As part of the plea agreement, Rasmussen stipulated to the statutory aggravator AS 12.55.155(c)(21) — that he had "a criminal history of repeated instances of conduct violative of criminal laws ... similar in nature to the offense for which [he was] being sentenced." Rasmussen also admitted to violating the conditions of his probation in two prior misdemeanor cases — both cases involved convictions for violating a domestic violence protective order with a different girlfriend. The plea agreement left sentencing on the third-degree assault and the two petitions to revoke probation to the discretion of the sentencing judge.
AS 11.56.740(a).
As a second felony offender, Rasmussen faced a presumptive sentencing range of 2 to 4 years' imprisonment on the third-degree assault with a maximum sentence of 5 years (because of the agreed-upon aggravator). Rasmussen also faced sentences of 275 days and 250 days for the two petitions to revoke probation in his misdemeanor cases.
AS 12.55.155(c)(21); see AS 12.55.155(a)(1) (providing that the court may impose a sentence up to the maximum term of imprisonment after finding a factor in aggravation); former AS 12.55.125(e)(2) (2015) (providing a presumptive range of 2 to 4 years, with maximum 5 years' imprisonment, for a second felony offender convicted of a Class C felony).

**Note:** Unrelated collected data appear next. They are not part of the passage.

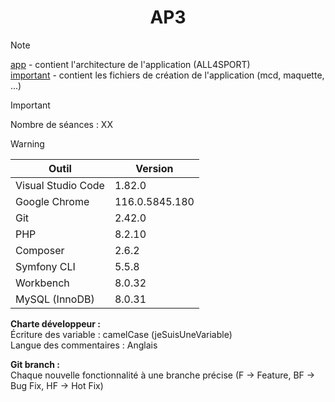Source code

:# <div align="center">AP3</div>

> [!NOTE]
> [app](ap3/tree/main/app) - contient l'architecture de l'application (ALL4SPORT)<br>
> [important](ap3/tree/main/important) - contient les fichiers de création de l'application (mcd, maquette, ...)

> [!IMPORTANT]
> Nombre de séances : XX

> [!WARNING]
> | Outil  | Version |
> | ------------- | ------------- |
> | Visual Studio Code | 1.82.0 |
> | Google Chrome | 116.0.5845.180 |
> | Git | 2.42.0 |
> | PHP | 8.2.10 |
> | Composer | 2.6.2 |
> | Symfony CLI | 5.5.8 |
> | Workbench | 8.0.32 |
> | MySQL (InnoDB) | 8.0.31 |
>
> **Charte développeur :**<br>
> Écriture des variable : camelCase (jeSuisUneVariable)<br>
> Langue des commentaires : Anglais<br>
>
> **Git branch :**<br>
> Chaque nouvelle fonctionnalité à une branche précise (F -> Feature, BF -> Bug Fix, HF -> Hot Fix)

At sentencing, Superior Court Judge William B. Carey found Rasmussen to be a worst offender based both on his present conduct and his prior criminal history. The judge declared that Rasmussen's ongoing criminal history of violence against women was "one of the worst, if not the worst, record of assaults against women" that the judge had ever seen. The judge also observed that Rasmussen had previously participated in a domestic violence intervention program, but he appeared to have "learned nothing" from that program. The judge therefore concluded that isolation and community condemnation should be the primary considerations in fashioning Rasmussen's sentence.
See State v. Wortham, 537 P.2d 1117, 1120-21 (Alaska 1975) (worst-offender finding can be based on a defendant's conduct in the current case or the defendant's criminal history, or both).
The court subsequently imposed 4½ years with no time suspended on the third-degree assault conviction and imposed all of the remaining time on the two misdemeanor cases.
Rasmussen appeals, challenging his composite sentence as excessive. He also argues that the judge failed to make adequate findings to support his sentence on the two petitions to revoke probation.
We review sentencing decisions under the "clearly mistaken" standard of review. This standard is founded on two concepts: "first, that reasonable judges, confronted with identical facts, can and will differ on what constitutes an appropriate sentence; second, that society is willing to accept these sentencing discrepancies, so long as a judge's sentencing decision falls within a permissible range of reasonable sentences."
Erickson v. State, 950 P.2d 580, 586 (Alaska App. 1997).
Id.
We have independently reviewed the record in this case and we conclude that, contrary to Rasmussen's claims, the trial court's findings applied to both the third-degree assault conviction and the petitions to revoke probation in the two misdemeanor cases. We further conclude that these findings are well supported by the record and support the sentences imposed in the misdemeanor cases.
We also conclude, based on our independent review of the sentencing record, that Rasmussen's final composite sentence was within the permissible range of sentences that a reasonable judge could impose in this case and was therefore not clearly mistaken.
See McClain v. State, 519 P.2d 811, 813-14 (Alaska 1974). --------
We accordingly AFFIRM the judgment of the superior court.